■ Problem details ■
Reproduce the material below with every "asset_img" swapped for "image" and all other characters left as they are.
——
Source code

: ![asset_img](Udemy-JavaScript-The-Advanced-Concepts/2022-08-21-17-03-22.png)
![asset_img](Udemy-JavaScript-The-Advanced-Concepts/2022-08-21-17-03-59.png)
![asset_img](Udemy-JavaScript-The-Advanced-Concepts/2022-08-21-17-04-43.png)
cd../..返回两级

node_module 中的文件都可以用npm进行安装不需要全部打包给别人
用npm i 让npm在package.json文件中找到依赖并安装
——
■ Response to this exercise ■
Source code

: ![image](Udemy-JavaScript-The-Advanced-Concepts/2022-08-21-17-03-22.png)
![image](Udemy-JavaScript-The-Advanced-Concepts/2022-08-21-17-03-59.png)
![image](Udemy-JavaScript-The-Advanced-Concepts/2022-08-21-17-04-43.png)
cd../..返回两级

node_module 中的文件都可以用npm进行安装不需要全部打包给别人
用npm i 让npm在package.json文件中找到依赖并安装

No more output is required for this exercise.